A former Merseyside Police officer has defended the force’s record in dealing with violent crime against women but says plans to reform the criminal justice system won’t work without extra funding.

Nick Kealey, a former police sergeant who is now a university lecturer, said Merseyside officers should be proud of the work that they do.

However, he said that plans to reform the justice system are unrealistic without the provision of extra cash.

“The problem is we’ve heard the same thing from numerous governments back to Tony Blair – ‘Tough on crime, tough on the causes of crime’.

“It’s difficult now to find representation at little or no cost to society, simply because of the reduction in fees across the whole system.

“There is always going to be an impact when budgets are cut and jobs are lost.”

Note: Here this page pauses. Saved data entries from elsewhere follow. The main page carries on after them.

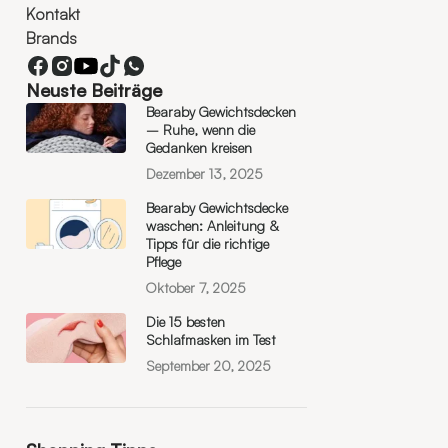
Kontakt
Brands
Neuste Beiträge
Bearaby Gewichtsdecken
– Ruhe, wenn die
Gedanken kreisen
Dezember 13, 2025
Bearaby Gewichtsdecke
waschen: Anleitung &
Tipps für die richtige
Pflege
Oktober 7, 2025
Die 15 besten
Schlafmasken im Test
September 20, 2025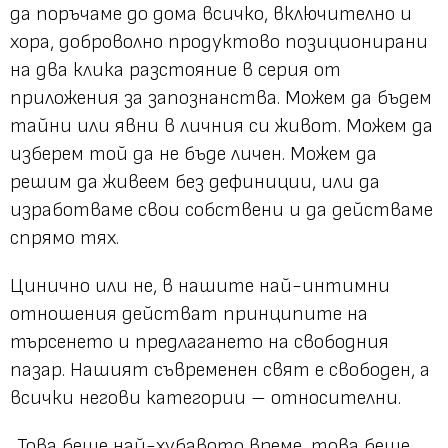
да поръчаме до дома всичко, включително и
хора, доброволно продуктово позиционирани
на два клика разстояние в серия от
приложения за запознанства. Можем да бъдем
тайни или явни в личния си живот. Можем да
изберем той да не бъде личен. Можем да
решим да живеем без дефиниции, или да
изработваме свои собствени и да действаме
спрямо тях.
Цинично или не, в нашите най-интимни
отношения действат принципите на
търсенето и предлагането на свободния
пазар. Нашият съвременен свят е свободен, а
всички негови категории – относителни.
„Това беше най-хубавото време, това беше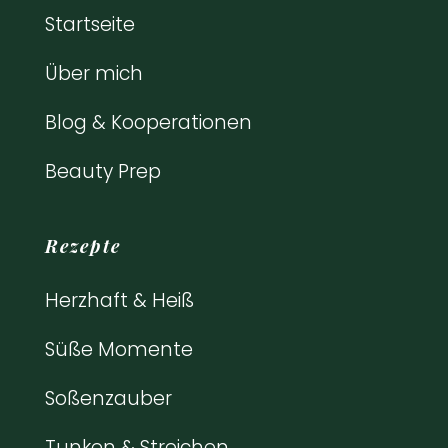
Startseite
Über mich
Blog & Kooperationen
Beauty Prep
Rezepte
Herzhaft & Heiß
Süße Momente
Soßenzauber
Tunken & Streichen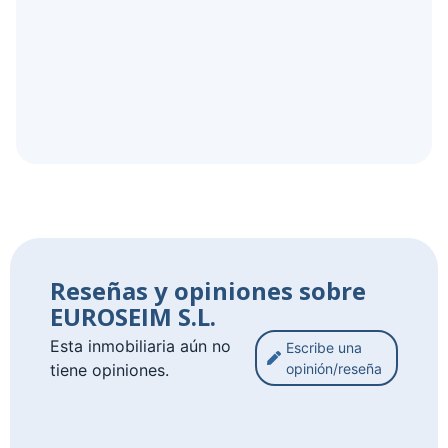
Reseñas y opiniones sobre
EUROSEIM S.L.
Esta inmobiliaria aún no
Escribe una
tiene opiniones.
opinión/reseña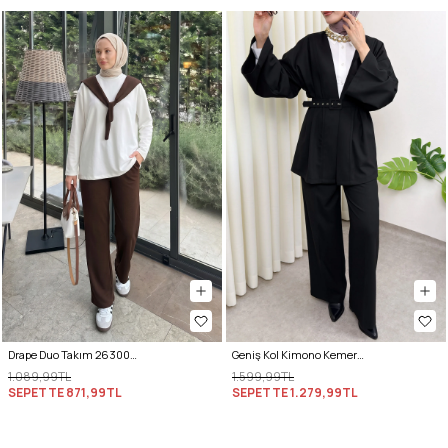
Drape Duo Takım 263006 - KOYU KAHVE
Geniş Kol Kimono Kemerli Pantolon Takım 0047 - SİYAH
1.089,99TL
1.599,99TL
SEPETTE
871,99TL
SEPETTE
1.279,99TL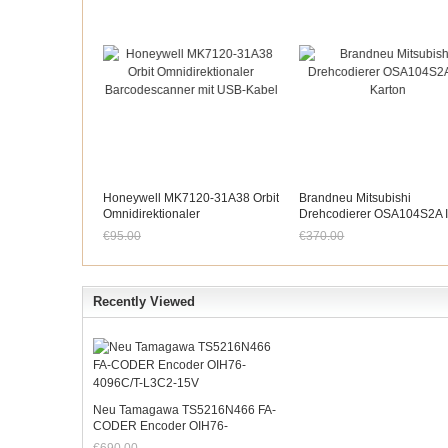
Honeywell MK7120-31A38 Orbit
Brandneu Mitsubishi
Omnidirektionaler
Drehcodierer OSA104S2A 
Barcodescanner Mit USB-Kabel
Karton
€95.00
€370.00
Jetzt nur noch €88.35
Jetzt nur noch €344.10
Recently Viewed
Neu Tamagawa TS5216N466 FA-
CODER Encoder OIH76-
4096C/T-L3C2-15V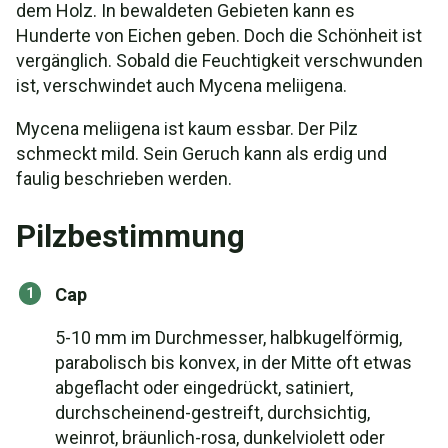
dem Holz. In bewaldeten Gebieten kann es
Hunderte von Eichen geben. Doch die Schönheit ist
vergänglich. Sobald die Feuchtigkeit verschwunden
ist, verschwindet auch Mycena meliigena.
Mycena meliigena ist kaum essbar. Der Pilz
schmeckt mild. Sein Geruch kann als erdig und
faulig beschrieben werden.
Pilzbestimmung
Cap
5-10 mm im Durchmesser, halbkugelförmig,
parabolisch bis konvex, in der Mitte oft etwas
abgeflacht oder eingedrückt, satiniert,
durchscheinend-gestreift, durchsichtig,
weinrot, bräunlich-rosa, dunkelviolett oder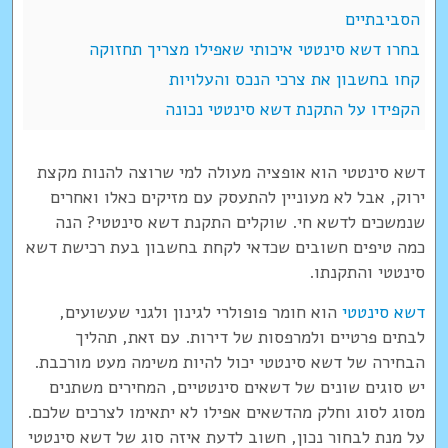
הסביבתיים
בחרו דשא סינטטי איכותי שאפילו מצריך תחזוקה
קחו בחשבון את צרכי הנכס והעלויות
הקפידו על התקנת דשא סינטטי נכונה
דשא סינטטי הוא אופציה מעולה למי שרוצה להנות מקצת
ירוק, אבל לא מעוניין להתעסק עם מזיקים כאלו ואחרים
שנמשכים לדשא חי. שוקלים התקנת דשא סינטטי? הנה
כמה טיפים חשובים שכדאי לקחת בחשבון בעת רכישת דשא
סינטטי והתקנתו.
דשא סינטטי
הוא חומר פופולרי לגינון ולגני שעשועים,
לבתים פרטיים ולמרפסות של דירות. עם זאת, תהליך
הבחירה של דשא סינטטי יכול להיות משימה מעט מורכבת.
יש סוגים שונים של דשאים סינטטיים, המחירים משתנים
מסוג לסוג וחלק מהדשאים אפילו לא יתאימו לצרכים שלכם.
על מנת לבחור נכון, חשוב לדעת איזה סוג של דשא סינטטי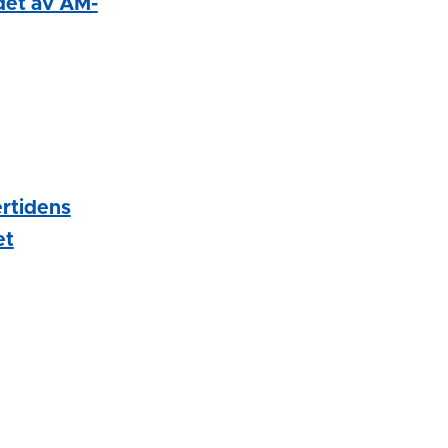
det av AM-
ertidens
et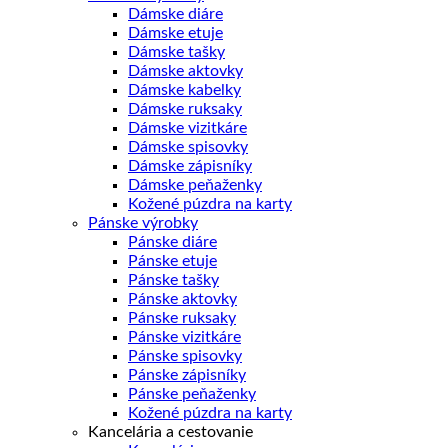
Dámske diáre
Dámske etuje
Dámske tašky
Dámske aktovky
Dámske kabelky
Dámske ruksaky
Dámske vizitkáre
Dámske spisovky
Dámske zápisníky
Dámske peňaženky
Kožené púzdra na karty
Pánske výrobky
Pánske diáre
Pánske etuje
Pánske tašky
Pánske aktovky
Pánske ruksaky
Pánske vizitkáre
Pánske spisovky
Pánske zápisníky
Pánske peňaženky
Kožené púzdra na karty
Kancelária a cestovanie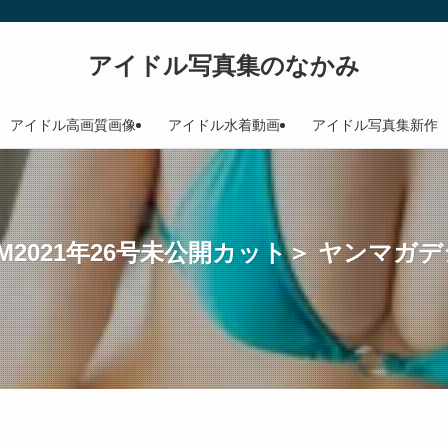
アイドル写真集のなかみ
アイドル高画質画像
アイドル水着動画
アイドル写真集新作
2021年26号未公開カット＞ ヤンマガ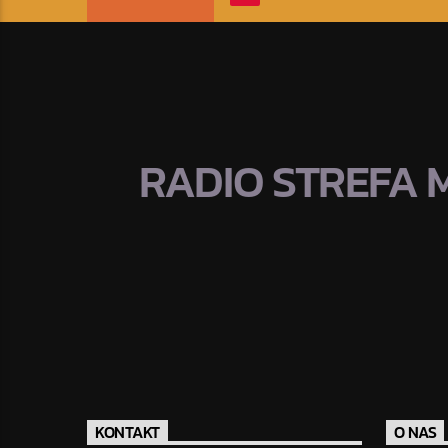
RADIO STREFA 
KONTAKT
O NAS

Last week, Justice Secretary Dominic Raab said that misogyny can be “a man against a women or a women against a man”, leading to public doubt about the Government’s understanding of the subject.

Kelly Teeboon, the founder of LJMU’s feminist society, said recent events had affected women’s relationships with police.

“It’s somehow women’s responsibility to protect ourselves from the law and I think it’s made a lot of women angry.

“It’s not about individual men attacking individual women – it’s a societal and systematic problem. I don’t think there’s a problem with just the police, I think there’s a problem with the criminal justice system.”